▶ WHAT YOU WILL DO
Please output every entry below exactly as written, leaving out any pictures.

▶ Stored items
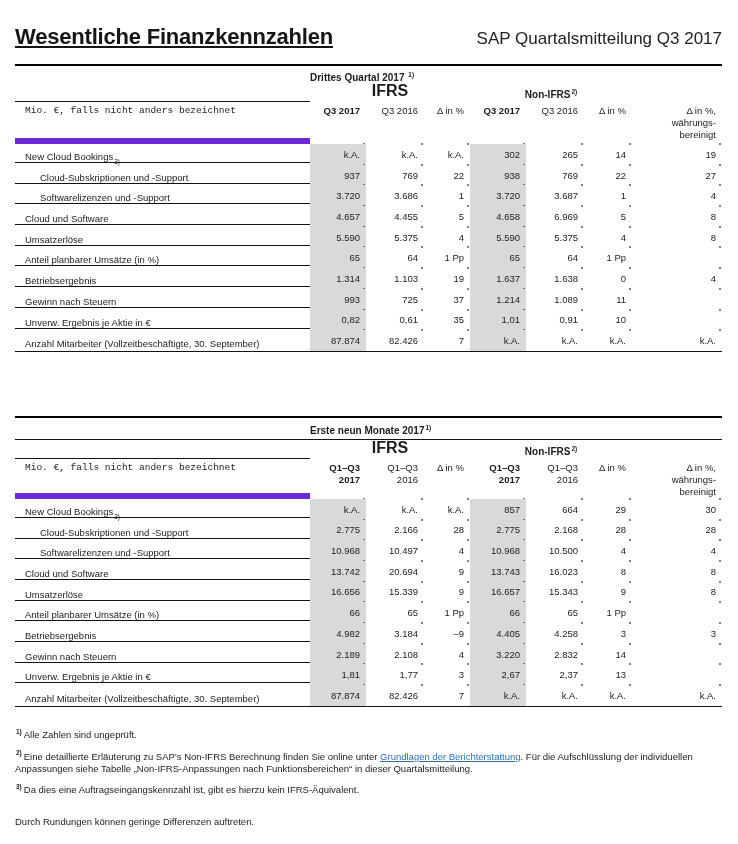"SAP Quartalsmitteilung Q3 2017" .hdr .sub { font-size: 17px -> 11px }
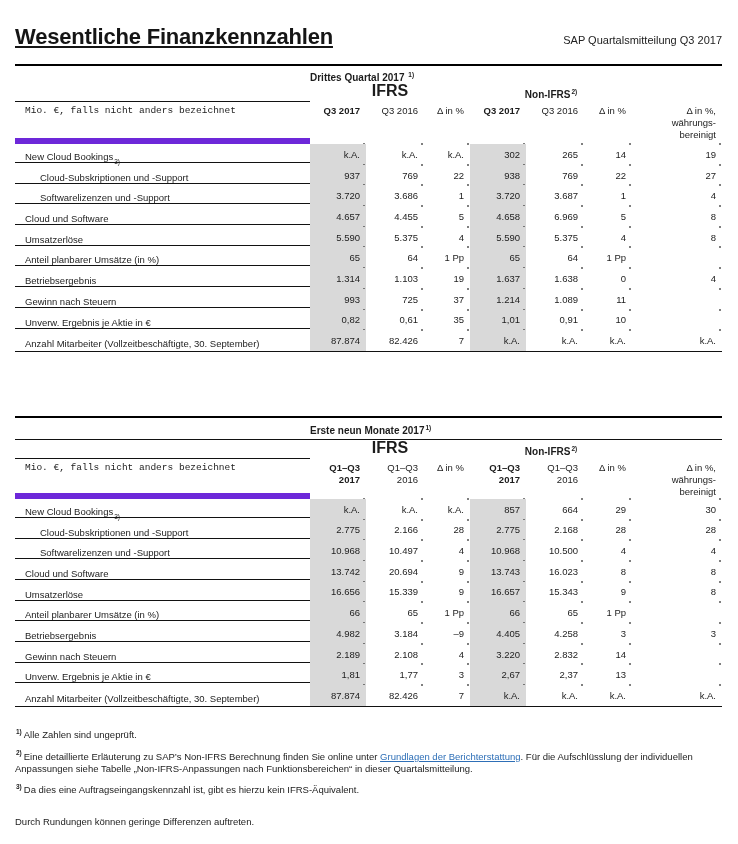"IFRS" .c-ifrs { font-size: 16px -> 12px }
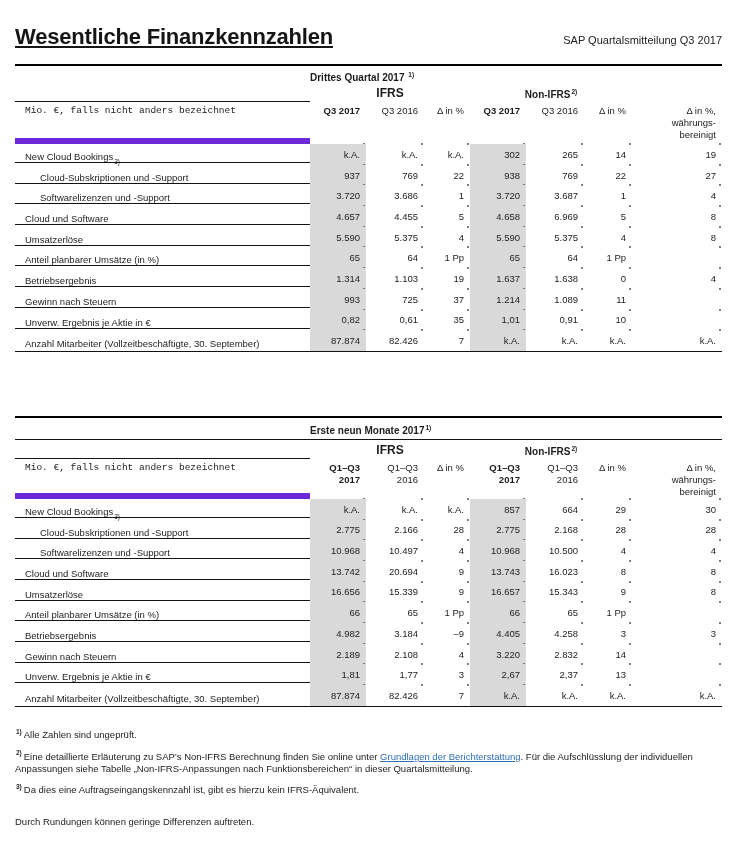"Mio. €, falls nicht anders" .c-unit { border-bottom: 6px solid #6d28d9 -> 2px solid #6d28d9; font-family: Liberation Mono, monospace -> none }
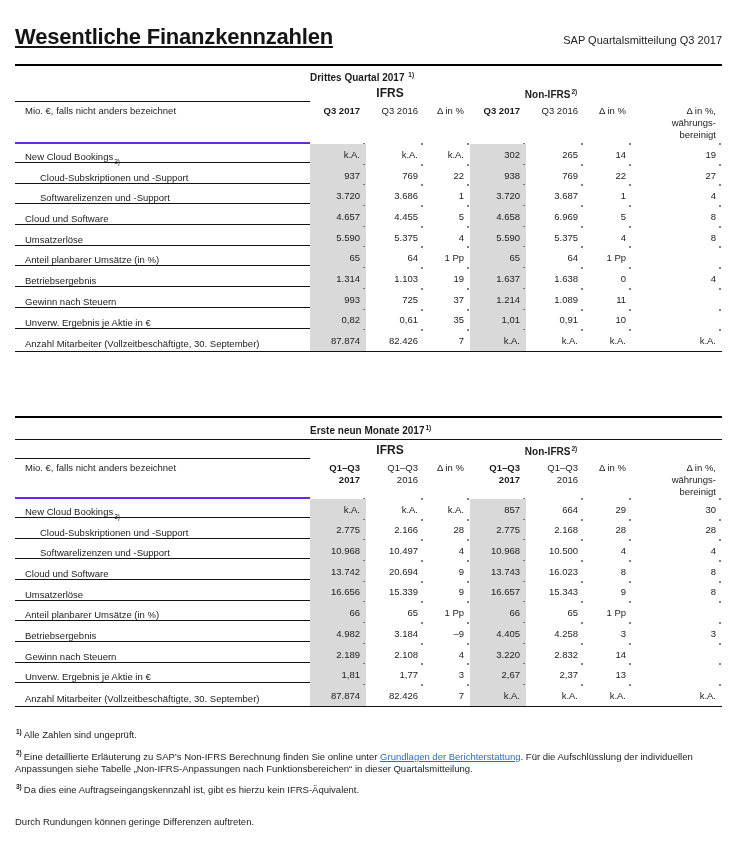"Q3 2017" .hd { align-items: flex-end -> center; text-decoration: none -> underline }
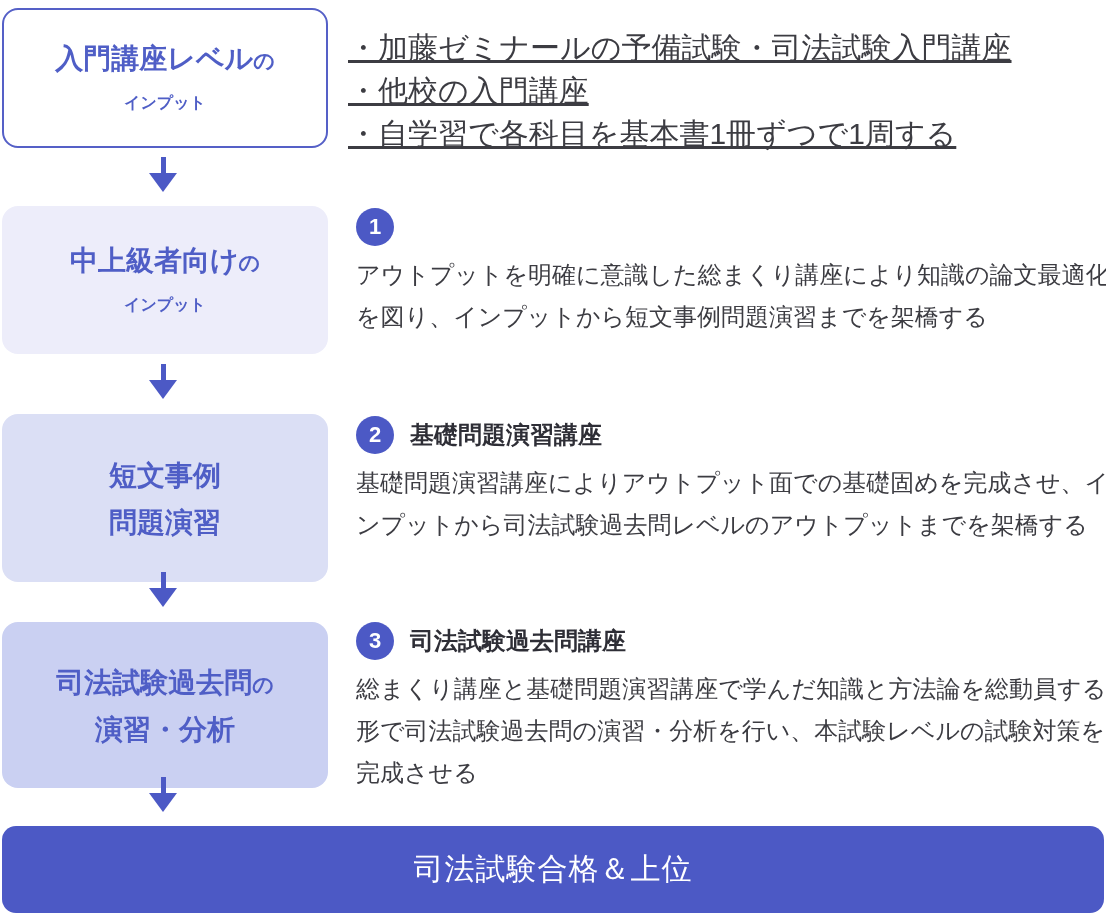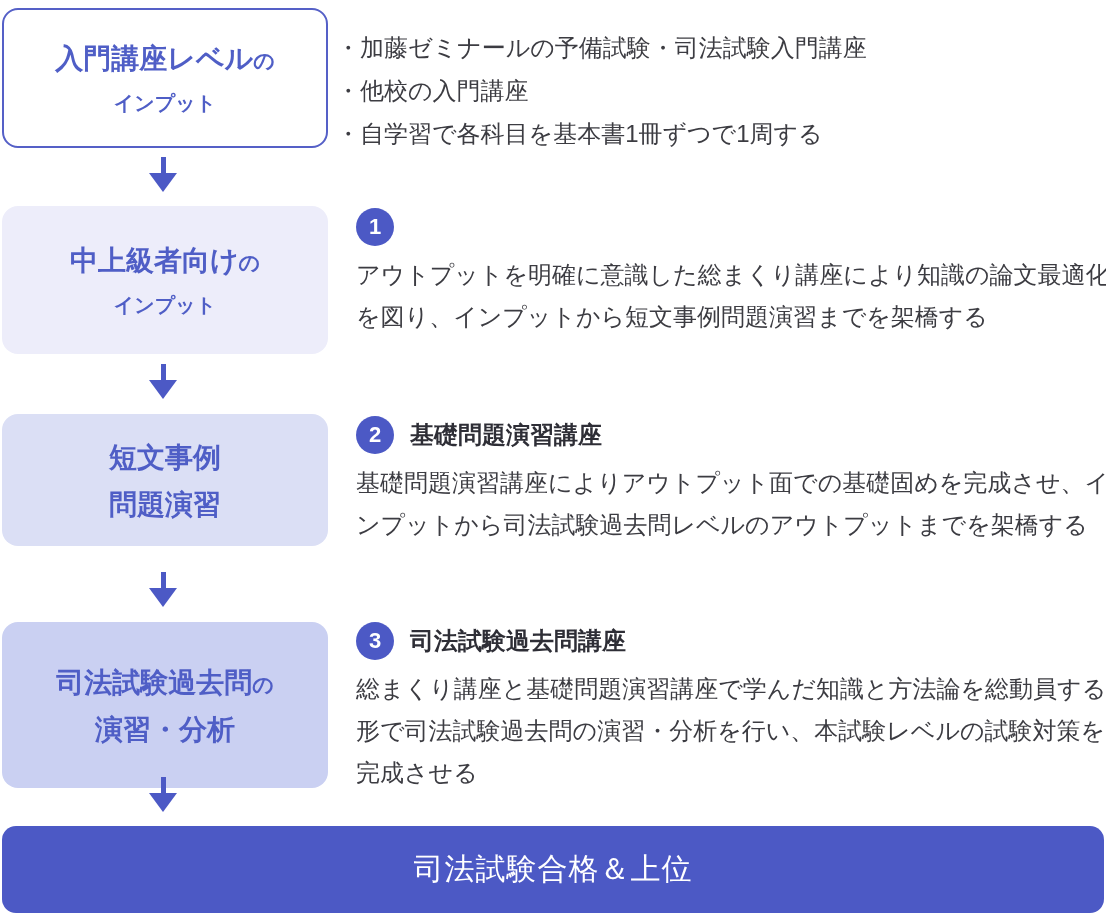"・加藤ゼミナールの予備試験・司法試験入門講座" .bullets { font-size: 24px -> 30px; left: 336px -> 348px; text-decoration: none -> underline }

▶ EXERCISE SOLUTION
"SAP Quartalsmitteilung Q3 2017" .hdr .sub { font-size: 17px -> 11px }
"IFRS" .c-ifrs { font-size: 16px -> 12px }
"Mio. €, falls nicht anders" .c-unit { border-bottom: 6px solid #6d28d9 -> 2px solid #6d28d9; font-family: Liberation Mono, monospace -> none }
"Q3 2017" .hd { align-items: flex-end -> center; text-decoration: none -> underline }
"・加藤ゼミナールの予備試験・司法試験入門講座" .bullets { font-size: 24px -> 30px; left: 336px -> 348px; text-decoration: none -> underline }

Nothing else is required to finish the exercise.